In one of the world’s most tightly sealed states, information rarely leaks out unless the regime allows it. Yet, the few smuggled testimonies that have made it to the outside world paint a portrait of suffering so grim it verges on the unbearable.
When the pandemic struck in early 2020, Pyongyang responded not with aid or reform, but with isolation. The border with China (the country’s most vital trade route) was slammed shut. No grain, no fertilisers, no agricultural equipment. Predictably, the result was widespread hunger. But in a regime driven by optics, feeding the people ranked lower than fortifying border fences and issuing shoot-to-kill orders against anyone who dared approach.
An untold number of North Koreans starved to death. Those who once relied on unofficial markets (the black-market lifelines of daily survival) found them barren. Smuggling became nearly impossible. With nothing left to sell, many simply gave up. Some disappeared into the mountains to die alone. Others, we are told, ended their own lives at home.
It’s not just food that has been weaponized, information has too. Under the Reactionary Ideology and Culture Rejection Act, passed in late 2020, North Koreans can be executed for watching South Korean dramas or sharing foreign music. The law was designed to prevent “corruption” from the outside world, but what it really targets is truth. The truth that South Korea is free and flourishing. That there is another life, another possibility, just across the river.

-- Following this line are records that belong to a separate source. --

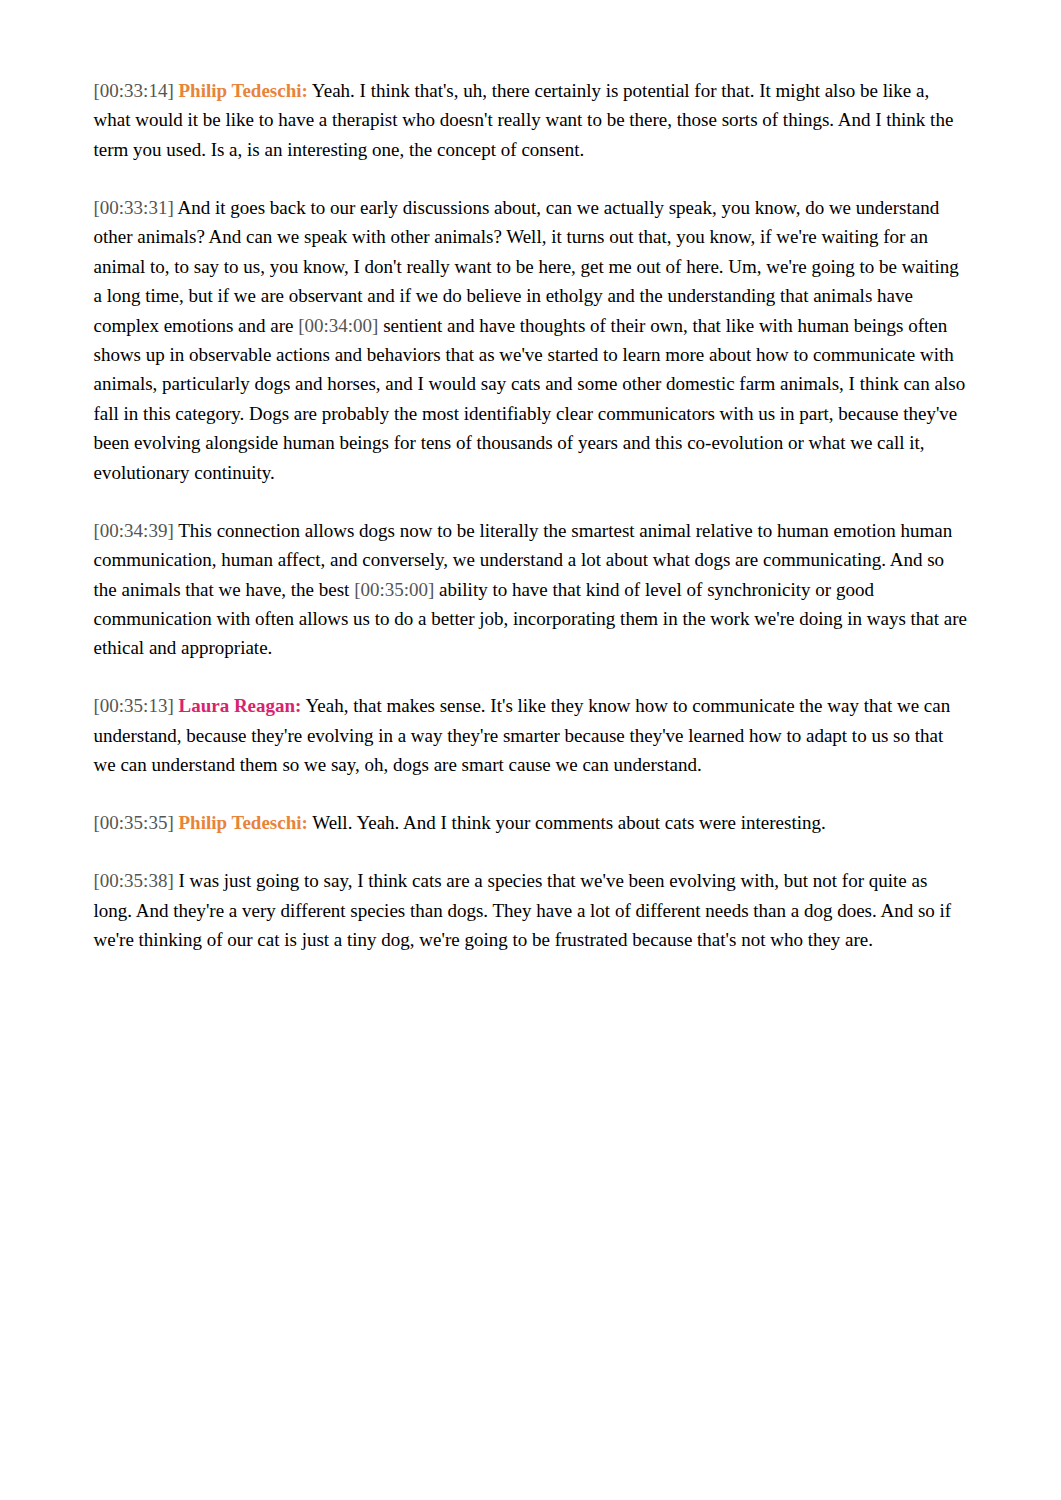[00:33:14] Philip Tedeschi: Yeah. I think that's, uh, there certainly is potential for that. It might also be like a, what would it be like to have a therapist who doesn't really want to be there, those sorts of things. And I think the term you used. Is a, is an interesting one, the concept of consent.
[00:33:31] And it goes back to our early discussions about, can we actually speak, you know, do we understand other animals? And can we speak with other animals? Well, it turns out that, you know, if we're waiting for an animal to, to say to us, you know, I don't really want to be here, get me out of here. Um, we're going to be waiting a long time, but if we are observant and if we do believe in etholgy and the understanding that animals have complex emotions and are [00:34:00] sentient and have thoughts of their own, that like with human beings often shows up in observable actions and behaviors that as we've started to learn more about how to communicate with animals, particularly dogs and horses, and I would say cats and some other domestic farm animals, I think can also fall in this category. Dogs are probably the most identifiably clear communicators with us in part, because they've been evolving alongside human beings for tens of thousands of years and this co-evolution or what we call it, evolutionary continuity.
[00:34:39] This connection allows dogs now to be literally the smartest animal relative to human emotion human communication, human affect, and conversely, we understand a lot about what dogs are communicating. And so the animals that we have, the best [00:35:00] ability to have that kind of level of synchronicity or good communication with often allows us to do a better job, incorporating them in the work we're doing in ways that are ethical and appropriate.
[00:35:13] Laura Reagan: Yeah, that makes sense. It's like they know how to communicate the way that we can understand, because they're evolving in a way they're smarter because they've learned how to adapt to us so that we can understand them so we say, oh, dogs are smart cause we can understand.
[00:35:35] Philip Tedeschi: Well. Yeah. And I think your comments about cats were interesting.
[00:35:38] I was just going to say, I think cats are a species that we've been evolving with, but not for quite as long. And they're a very different species than dogs. They have a lot of different needs than a dog does. And so if we're thinking of our cat is just a tiny dog, we're going to be frustrated because that's not who they are.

But the river, once a route of desperate escape, is now heavily militarized. Before the pandemic, over 1,000 people a year managed to flee North Korea, most by crossing into China via the Yalu River. Today, those numbers have plummeted to near zero.
The Last Bit, Fear
And perhaps, Kim’s deepest fear is not the West, not invasion, not even sanctions but the truth – the truth that no amount of concrete poured into beachfront resorts can drown out the sound of the psychological toll on North Koreans, which is immeasurable, not just because of what they endure but because of what they’re denied: the right to know, to dream, to dissent.
Living under constant surveillance, where a misplaced word can cost a life, people learn not just to fear but to forget what freedom even feels like. For many, survival has become a slow erasure of self.
And what of the future? If Kalma Resort is any indication, Kim Jong Un’s regime is betting on spectacle over substance, a Potemkin paradise designed to distract from decaying foundations. Tourism, they claim, is a pathway to economic growth. But how can a country attract visitors when it punishes curiosity, criminalizes information, and executes those who try to leave?
In the global arena, the silence is deafening. While Russia sends tourists and China looks the other way, much of the international community has grown numb to the North Korean tragedy. Sanctions exist, yes but so does normalization. Leaders issue statements, but rarely push harder. It is easier to mock the absurdity of waterslides in (often) a famine-struck nation than to reckon with how little the world has done to change it.
Kalma Resort may be new, but the script is not. Build illusions, suppress truth, project strength, and keep the world guessing, while inside the borders, hope is starved, voices are silenced, and futures are sealed.